▸ **Task details**:
Reproduce every one of the lines below without changing anything in them, and leave the pictures out of your answer.

▸ **Data for this exercise**:
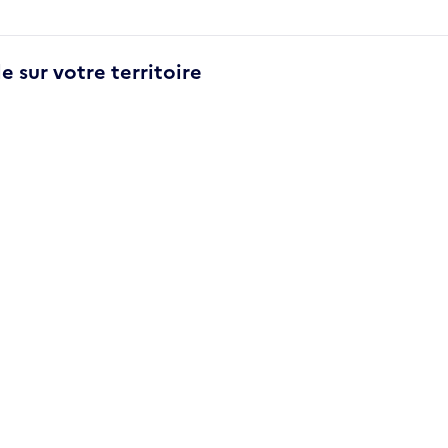
e sur votre territoire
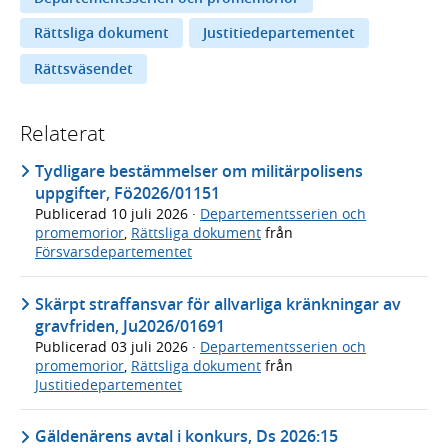
Rättsliga dokument
Justitiedepartementet
Rättsväsendet
Relaterat
Tydligare bestämmelser om militärpolisens
uppgifter, Fö2026/01151
Publicerad
10 juli 2026
·
Departementsserien och
promemorior
,
Rättsliga dokument
från
Försvarsdepartementet
Skärpt straffansvar för allvarliga kränkningar av
gravfriden, Ju2026/01691
Publicerad
03 juli 2026
·
Departementsserien och
promemorior
,
Rättsliga dokument
från
Justitiedepartementet
Gäldenärens avtal i konkurs, Ds 2026:15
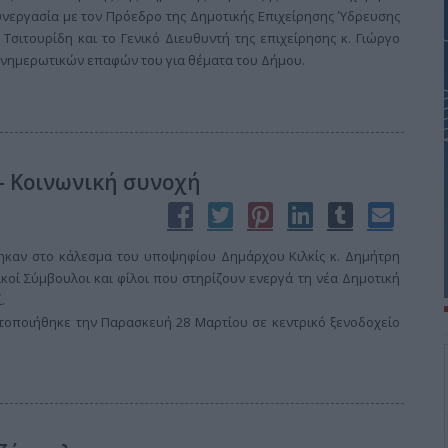
υνεργασία με τον Πρόεδρο της Δημοτικής Επιχείρησης Ύδρευσης
νη Τσιτουρίδη και το Γενικό Διευθυντή της επιχείρησης κ. Γιώργο
ενημερωτικών επαφών του για θέματα του Δήμου.
 - Κοινωνική συνοχή
καν στο κάλεσμα του υποψηφίου Δημάρχου Κιλκίς κ. Δημήτρη
κοί Σύμβουλοι και φίλοι που στηρίζουν ενεργά τη νέα Δημοτική
.
οποιήθηκε την Παρασκευή 28 Μαρτίου σε κεντρικό ξενοδοχείο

▸ **Worked solution**:
e sur votre territoire
Rättsliga dokument
Justitiedepartementet
Rättsväsendet
Relaterat
Tydligare bestämmelser om militärpolisens
uppgifter, Fö2026/01151
Publicerad
10 juli 2026
·
Departementsserien och
promemorior
,
Rättsliga dokument
från
Försvarsdepartementet
Skärpt straffansvar för allvarliga kränkningar av
gravfriden, Ju2026/01691
Publicerad
03 juli 2026
·
Departementsserien och
promemorior
,
Rättsliga dokument
från
Justitiedepartementet
Gäldenärens avtal i konkurs, Ds 2026:15
υνεργασία με τον Πρόεδρο της Δημοτικής Επιχείρησης Ύδρευσης
νη Τσιτουρίδη και το Γενικό Διευθυντή της επιχείρησης κ. Γιώργο
ενημερωτικών επαφών του για θέματα του Δήμου.
 - Κοινωνική συνοχή
καν στο κάλεσμα του υποψηφίου Δημάρχου Κιλκίς κ. Δημήτρη
κοί Σύμβουλοι και φίλοι που στηρίζουν ενεργά τη νέα Δημοτική
.
οποιήθηκε την Παρασκευή 28 Μαρτίου σε κεντρικό ξενοδοχείο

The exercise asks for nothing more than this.